__Task to carry out__: Each entry, as given, must be output unchanged.

————

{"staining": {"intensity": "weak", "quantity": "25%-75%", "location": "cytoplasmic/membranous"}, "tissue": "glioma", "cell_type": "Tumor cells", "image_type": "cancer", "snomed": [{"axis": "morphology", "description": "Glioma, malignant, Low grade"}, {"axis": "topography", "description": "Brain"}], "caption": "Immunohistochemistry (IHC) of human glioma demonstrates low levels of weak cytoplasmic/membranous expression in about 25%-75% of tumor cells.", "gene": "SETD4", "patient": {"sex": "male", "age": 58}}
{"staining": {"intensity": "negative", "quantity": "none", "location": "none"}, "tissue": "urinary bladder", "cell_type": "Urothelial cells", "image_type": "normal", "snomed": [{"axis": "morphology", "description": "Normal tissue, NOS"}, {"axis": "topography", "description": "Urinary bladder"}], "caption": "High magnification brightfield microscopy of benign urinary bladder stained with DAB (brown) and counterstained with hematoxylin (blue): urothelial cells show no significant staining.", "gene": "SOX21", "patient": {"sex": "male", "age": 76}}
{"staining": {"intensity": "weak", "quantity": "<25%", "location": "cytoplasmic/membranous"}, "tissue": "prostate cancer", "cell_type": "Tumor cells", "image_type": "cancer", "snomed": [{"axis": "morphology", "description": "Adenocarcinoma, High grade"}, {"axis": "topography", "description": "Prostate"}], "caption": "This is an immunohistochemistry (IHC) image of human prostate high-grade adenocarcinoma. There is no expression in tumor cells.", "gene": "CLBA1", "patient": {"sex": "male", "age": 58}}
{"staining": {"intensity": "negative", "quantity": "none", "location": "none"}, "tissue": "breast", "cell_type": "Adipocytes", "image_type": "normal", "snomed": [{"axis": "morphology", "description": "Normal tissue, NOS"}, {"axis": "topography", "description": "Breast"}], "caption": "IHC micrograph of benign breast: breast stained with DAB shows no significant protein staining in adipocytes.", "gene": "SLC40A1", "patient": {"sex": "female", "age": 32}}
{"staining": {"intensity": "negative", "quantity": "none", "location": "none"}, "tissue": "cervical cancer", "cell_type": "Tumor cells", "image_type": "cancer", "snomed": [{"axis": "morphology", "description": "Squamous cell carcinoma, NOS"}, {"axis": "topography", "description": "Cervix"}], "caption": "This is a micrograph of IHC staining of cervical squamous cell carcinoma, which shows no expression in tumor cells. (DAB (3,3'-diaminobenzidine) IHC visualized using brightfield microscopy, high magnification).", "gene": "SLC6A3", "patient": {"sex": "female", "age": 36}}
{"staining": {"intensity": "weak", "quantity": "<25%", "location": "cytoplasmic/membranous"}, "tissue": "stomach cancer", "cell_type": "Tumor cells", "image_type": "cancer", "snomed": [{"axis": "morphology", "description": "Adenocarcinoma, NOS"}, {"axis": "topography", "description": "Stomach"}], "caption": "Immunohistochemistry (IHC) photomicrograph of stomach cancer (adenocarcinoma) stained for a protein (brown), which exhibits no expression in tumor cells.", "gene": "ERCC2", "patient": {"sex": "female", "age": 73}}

————

__Solution for this task__:
{"staining": {"intensity": "weak", "quantity": "25%-75%", "location": "cytoplasmic/membranous"}, "tissue": "glioma", "cell_type": "Tumor cells", "image_type": "cancer", "snomed": [{"axis": "morphology", "description": "Glioma, malignant, Low grade"}, {"axis": "topography", "description": "Brain"}], "caption": "Immunohistochemistry (IHC) of human glioma demonstrates low levels of weak cytoplasmic/membranous expression in about 25%-75% of tumor cells.", "gene": "SETD4", "patient": {"sex": "male", "age": 58}}
{"staining": {"intensity": "negative", "quantity": "none", "location": "none"}, "tissue": "urinary bladder", "cell_type": "Urothelial cells", "image_type": "normal", "snomed": [{"axis": "morphology", "description": "Normal tissue, NOS"}, {"axis": "topography", "description": "Urinary bladder"}], "caption": "High magnification brightfield microscopy of benign urinary bladder stained with DAB (brown) and counterstained with hematoxylin (blue): urothelial cells show no significant staining.", "gene": "SOX21", "patient": {"sex": "male", "age": 76}}
{"staining": {"intensity": "weak", "quantity": "<25%", "location": "cytoplasmic/membranous"}, "tissue": "prostate cancer", "cell_type": "Tumor cells", "image_type": "cancer", "snomed": [{"axis": "morphology", "description": "Adenocarcinoma, High grade"}, {"axis": "topography", "description": "Prostate"}], "caption": "This is an immunohistochemistry (IHC) image of human prostate high-grade adenocarcinoma. There is no expression in tumor cells.", "gene": "CLBA1", "patient": {"sex": "male", "age": 58}}
{"staining": {"intensity": "negative", "quantity": "none", "location": "none"}, "tissue": "breast", "cell_type": "Adipocytes", "image_type": "normal", "snomed": [{"axis": "morphology", "description": "Normal tissue, NOS"}, {"axis": "topography", "description": "Breast"}], "caption": "IHC micrograph of benign breast: breast stained with DAB shows no significant protein staining in adipocytes.", "gene": "SLC40A1", "patient": {"sex": "female", "age": 32}}
{"staining": {"intensity": "negative", "quantity": "none", "location": "none"}, "tissue": "cervical cancer", "cell_type": "Tumor cells", "image_type": "cancer", "snomed": [{"axis": "morphology", "description": "Squamous cell carcinoma, NOS"}, {"axis": "topography", "description": "Cervix"}], "caption": "This is a micrograph of IHC staining of cervical squamous cell carcinoma, which shows no expression in tumor cells. (DAB (3,3'-diaminobenzidine) IHC visualized using brightfield microscopy, high magnification).", "gene": "SLC6A3", "patient": {"sex": "female", "age": 36}}
{"staining": {"intensity": "weak", "quantity": "<25%", "location": "cytoplasmic/membranous"}, "tissue": "stomach cancer", "cell_type": "Tumor cells", "image_type": "cancer", "snomed": [{"axis": "morphology", "description": "Adenocarcinoma, NOS"}, {"axis": "topography", "description": "Stomach"}], "caption": "Immunohistochemistry (IHC) photomicrograph of stomach cancer (adenocarcinoma) stained for a protein (brown), which exhibits no expression in tumor cells.", "gene": "ERCC2", "patient": {"sex": "female", "age": 73}}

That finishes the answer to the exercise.